Michael Phelps won eight gold medals last year in the Beijing Olympics. Anybody know who won the most silver medals there?  Not me and I try to keep up with those sorts of records.

I have been struck by the number of phenomenal performances in the sports world recently by those athletes who have come close to victory, but have fallen just short. This may indeed be a year of some of the most memorable second place finishes I can ever recall.

Just this past weekend, many of us were mesmerized by 59 year old Tom Watson’s gallant attempt to become the oldest golfer by more than a decade to win a major championship. His remarkable play less than a year after hip replacement surgery at Turnberry where he had won three decades before reminded us that age can be an obstacle, but not an absolute barrier to accomplishment.

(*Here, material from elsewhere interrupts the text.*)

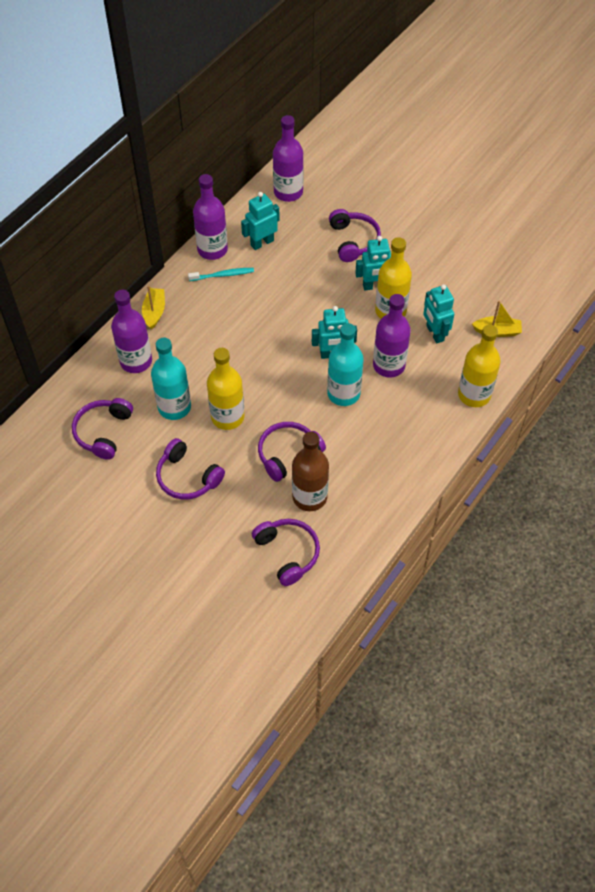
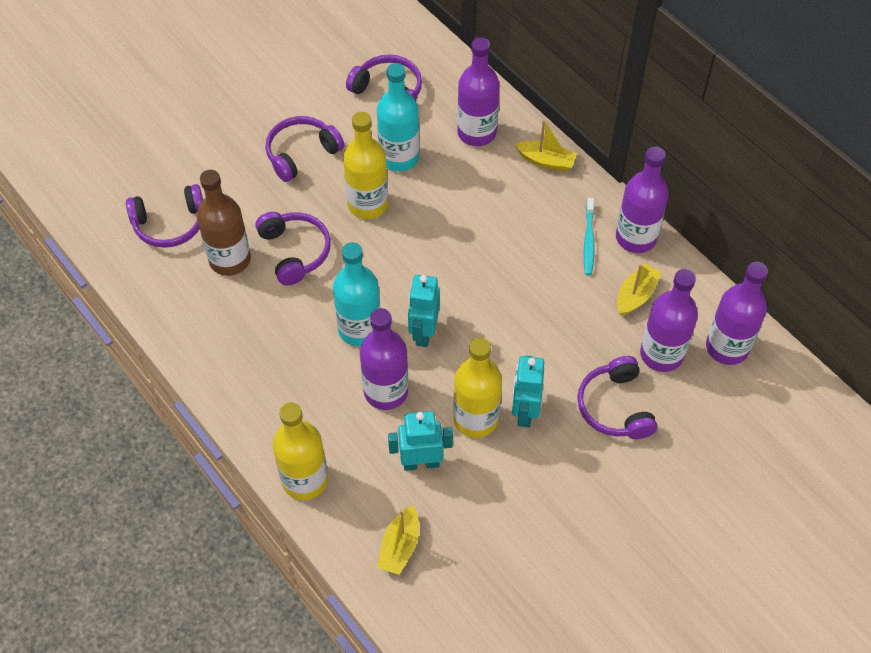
camera: 105 degrees right, 0 degrees up
turquoise robot [241,192,280,250] -> yellow boat [617,263,662,316]
purple headphones [329,209,381,262] -> purple headphones turned 75 degrees clockwise [577,356,658,439]
none -> purple bottle [640,269,698,372]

At the same time, Lance Armstrong has returned to the Tour de France after a several year’s absence and finds himself in second place in one of the most grueling athletic competitions. In recent weeks, Andy Roddick was disappointed, but acquitted himself admirably in an unforgettable loss to Roger Federer in the Wimbledon finals. The U.S. soccer team went to South Africa to play in the Confederation Cup and after having everything go just right on the final day of the first round just to advance, the men’s team stunned Spain in the semifinals and led Brazil 2-0 in the finals before losing 3-2.

If you want to go back earlier in the year, how about Kurt Warner and the Arizona Cardinals? Not only did they make it to the Super Bowl, but they came from behind in the fourth quarter to lead before the Pittsburgh Steelers scored a last minute touchdown to win the game.

What does all this mean? Well, I refer back to a series of programs I participated in some years ago with a psychiatric hospital in conjunction with the Atlanta Hawks basketball team. The programs were entitled “Winning Is An Attitude.” You can’t always look at the scoreboard to determine who has won.

Maybe we should recognize the efforts of the winners and the “near-winners” as well because they are not really losers. We can accomplish great things in our lives without ever winning the Claret Jug, an Olympic gold medal, the yellow jersey, or the Vince Lombardi Trophy.

As I have said often in talks before, if you can look at yourself in the mirror and believe you have done your best to put in the effort required to be a winner, then you are indeed a winner. Then, even coming in second place can mean you are the second winner and not the first loser.